Guest speaker, Ken Pipher of Whatever Media & Solutions Inc., spoke on the topic of Google authority. Born and raised in Peterborough, Ken is a University of Toronto graduate who, for over 20 years, has served Canada’s Top Fortune 500 firms including such brands as Honda, Yamaha, Toyota and Mazda with digital advertising solutions. His company, Whatever Solutions & Media Inc. also created the first ever mobile-friendly website for Canada’s Library of Parliament.
What does Google authority actually mean? It is the way to get your website a higher Google search ranking in a way that goes beyond the usual SEO techniques that many of us are familiar with, such as meta tags, keywords and links.
Google works now on ‘earned authority’ and takes into consideration over 200 factors, including how mobile friendly your site is, what others are saying, how your competitors are ranking, the length of time your website has existed, original content etc.

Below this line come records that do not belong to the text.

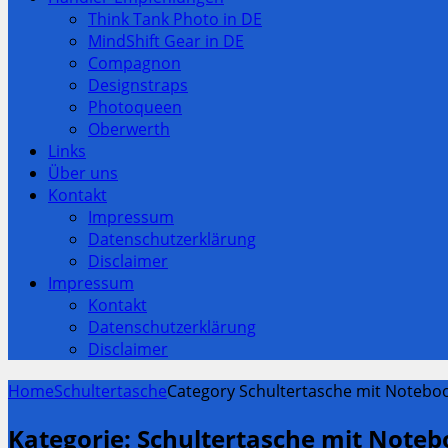
Think Tank Photo in DE
MindShift Gear in DE
Compagnon
Designstraps
Photoqueen
Oberwerth
Links
Über uns
Kontakt
Impressum
Datenschutzerklärung
Disclaimer
Impressum
Kontakt
Datenschutzerklärung
Disclaimer
Home
Schultertasche
Category Schultertasche mit Noteboo
Kategorie:
Schultertasche mit Note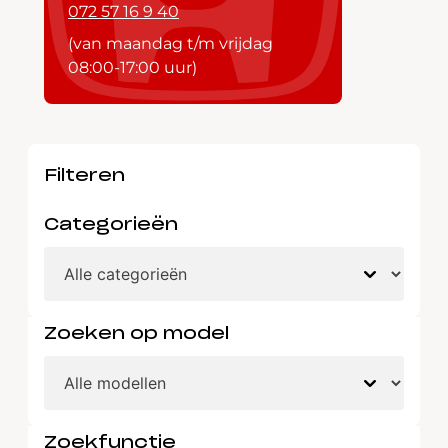
072 57 16 9 40
(van maandag t/m vrijdag
08:00-17:00 uur)
Filteren
Categorieën
Zoeken op model
Zoekfunctie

Ken warned against companies or designers who promise ways to work around Google’s ever changing algorithm. Google works diligently to spot any form of trickery, such as ghost pages, and will move your website down in the rankings if it detects it. In extreme circumstances it can remove your website address (URL) from its search engine feature altogether.
Keeping your web content fresh is a good bet for improving your organic reach and Ken suggests adding current, new content to your site on a regular basis. You can use a blog to do this and set a schedule of posts that you can manage. Original, regular updates are the key.
In the end, do not believe anyone who tells you that they know Google’s algorithm. The best anyone can do is to use their experience and industry knowledge to optimize your site for Google. But don’t get complacent. You can’t just set it and forget it. The algorithm is constantly changing and weighting factors differently. For instance, just two weeks ago Google started de-ranking sites that use takeover screens to capture your contact information; you’ve seen them, they pop up at the beginning of your site visit, usually for a free e-book or a newsletter or article. If your site has one you should remove it immediately.
They say that change is the only constant. It’s never been truer in the world of websites.